Par ailleurs, il y a des points intéressants dans les commentaires de L. Thuram (102 sélections en équipe de France, ce qui ne lui confère aucune autorité particulière en matière politique) : « Moi aussi, j'ai grandi en banlieue. Quand quelqu'un dit il faut nettoyer au Kärcher... Il ne sait peut-être pas ce qu'il dit, Sarkozy. Moi, je le prends pour moi [...] On a mis le point sur l'insécurité. C'est quelque chose qui rassemble. Qui ne veut pas vivre en sécurité ? Le problème, c'est qu'il faut trouver des coupables [...] Il faut comprendre d'où arrive le malaise. Avant de parler d'insécurité, il faut peut-être parler de justice sociale. Les gens (en banlieue) n'ont peut-être pas de travail [...] il y a une réflexion à avoir. Souvent, les jeunes ont comme idoles les joueurs de foot, c'est bien, mais il faut d'autres idoles » Enfin un footballeur qui dénonce le fameux tryptique: "admire Zidane, joue au foot et ferme-là"... Sauf que ce ne sont pas "d'autres idoles" dont ils ont besoin mais d'autres perpectives collectives.
RASSEMBLEMENT contre l'instauration de "l'état d'urgence" MERCREDI 9 NOVEMBRE à 18H devant la PREFECTURE DE BOBIGNY
(à l'appel de Alternative Citoyenne, ATMF, CEDETIM, Comité des sans-logis, CRLDHT, Fédération Syndicale Unitaire, Ligue Communiste Révolutionnaire, Ligue des Droits de l’Homme, MRAP, Parti Communiste Français, Syndicat des Avocats de France, Syndicat de la Magistrature, Union Syndicale Solidaires, Les Verts)

8.11.05

premier message

Je commence ce blog alors que le premier ministre vient de décréter l'état d'urgence en déterrant la loi du 3 avril 1955. Triste symbole que cette loi : l'Etat colonial en a usé en 1955 en Algérie et s'en sert aujourd'hui contre les petits-enfants des immigrés. Trois remarques:
1/ Comment s'étonner de ce qui se passe alors que les habitants des banlieues, souvent issus de l'immigration, sont stigmatisés en permanence et sont parqués dans des quartiers défavorisés (chômage record et insuffisance de services publics dans tous les domaines) ? La révolte couvait depuis longtemps mais la situation fut considérablement aggravée par la politique de ces dernières années (chasse aux sans-papiers, expulsions, la semaine dernière: encore une annulation de 310 millions d'€ de crédits du budget 2005, qui auraient du être affectés à l'insertion et au logement social dans les banlieues...).

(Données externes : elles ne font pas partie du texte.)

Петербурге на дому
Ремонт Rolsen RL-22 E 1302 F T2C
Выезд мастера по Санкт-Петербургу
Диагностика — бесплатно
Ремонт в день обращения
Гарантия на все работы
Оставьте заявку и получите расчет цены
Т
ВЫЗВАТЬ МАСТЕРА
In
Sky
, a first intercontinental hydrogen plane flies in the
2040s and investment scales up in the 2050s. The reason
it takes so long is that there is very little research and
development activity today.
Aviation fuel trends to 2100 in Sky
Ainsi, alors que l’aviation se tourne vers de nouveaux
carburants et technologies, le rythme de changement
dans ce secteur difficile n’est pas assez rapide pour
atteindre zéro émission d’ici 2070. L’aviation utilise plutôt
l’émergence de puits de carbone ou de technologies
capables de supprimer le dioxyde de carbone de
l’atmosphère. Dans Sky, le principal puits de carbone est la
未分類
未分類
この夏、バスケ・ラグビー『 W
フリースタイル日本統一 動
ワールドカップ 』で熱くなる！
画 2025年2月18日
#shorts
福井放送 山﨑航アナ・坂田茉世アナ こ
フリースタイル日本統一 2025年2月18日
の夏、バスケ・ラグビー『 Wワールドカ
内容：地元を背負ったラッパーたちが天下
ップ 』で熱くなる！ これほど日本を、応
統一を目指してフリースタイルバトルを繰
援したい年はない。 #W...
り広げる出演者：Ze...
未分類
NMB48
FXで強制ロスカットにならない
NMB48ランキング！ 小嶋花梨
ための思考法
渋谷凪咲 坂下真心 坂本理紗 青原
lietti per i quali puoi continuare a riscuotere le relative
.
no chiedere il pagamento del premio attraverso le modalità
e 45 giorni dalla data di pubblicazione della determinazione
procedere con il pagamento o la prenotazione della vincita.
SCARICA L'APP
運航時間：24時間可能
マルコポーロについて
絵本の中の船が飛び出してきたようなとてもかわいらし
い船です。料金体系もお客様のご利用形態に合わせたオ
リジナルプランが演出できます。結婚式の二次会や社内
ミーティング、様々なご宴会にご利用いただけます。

2/ Selon Le Monde (04/11/05): Nicolas Sarkozy a affirmé dans une interview télévisée, jeudi 3 novembre, que les violences ayant eu lieu ces dernières nuits n'avaient "rien de spontané" et étaient "parfaitement organisées". Sollicité par l'AFP, le ministère de l'intérieur n'a pas fourni d'éléments à l'appui de cette déclaration. Plusieurs responsables policiers ont fait part de leur "scepticisme" et de leur "réserve" sur de telles hypothèses. A la direction générale de la police nationale (DGPN), on se dit "formel" : "Evoquer l'influence islamiste n'est pas fondé" et "il n'y a rien pour étayer l'existence d'une organisation des émeutes, qu'elle soit nationale, départementale, ou quoi que ce soit de ressemblant". "Les RG n'ont recueilli aucun élément permettant pour l'heure d'accréditer la thèse selon laquelle des islamistes manipuleraient" les groupes qui, s'ils peuvent être "organisés en leur sein", ne sont "pas coordonnés" entre eux, confirme une autre source. Conclusion: une fois de plus, Sarkozy ment en toute connaissance de cause.

3/ Les mesures prises par Villepin sont intolérables: il ne s'agit pas d'un simple couvre-feu mais d'une loi qui va bien au-delà (et qui ne fut pas utilisée en 68). Cette loi instaure un état d'exception pour 12 jours: perquisitions de nuit comme de jour sans contrôle judiciaire, restrictions à la liberté de réunion, "mesures pour assurer le contrôle de la presse et des publications de toute nature", assignations à résidence etc.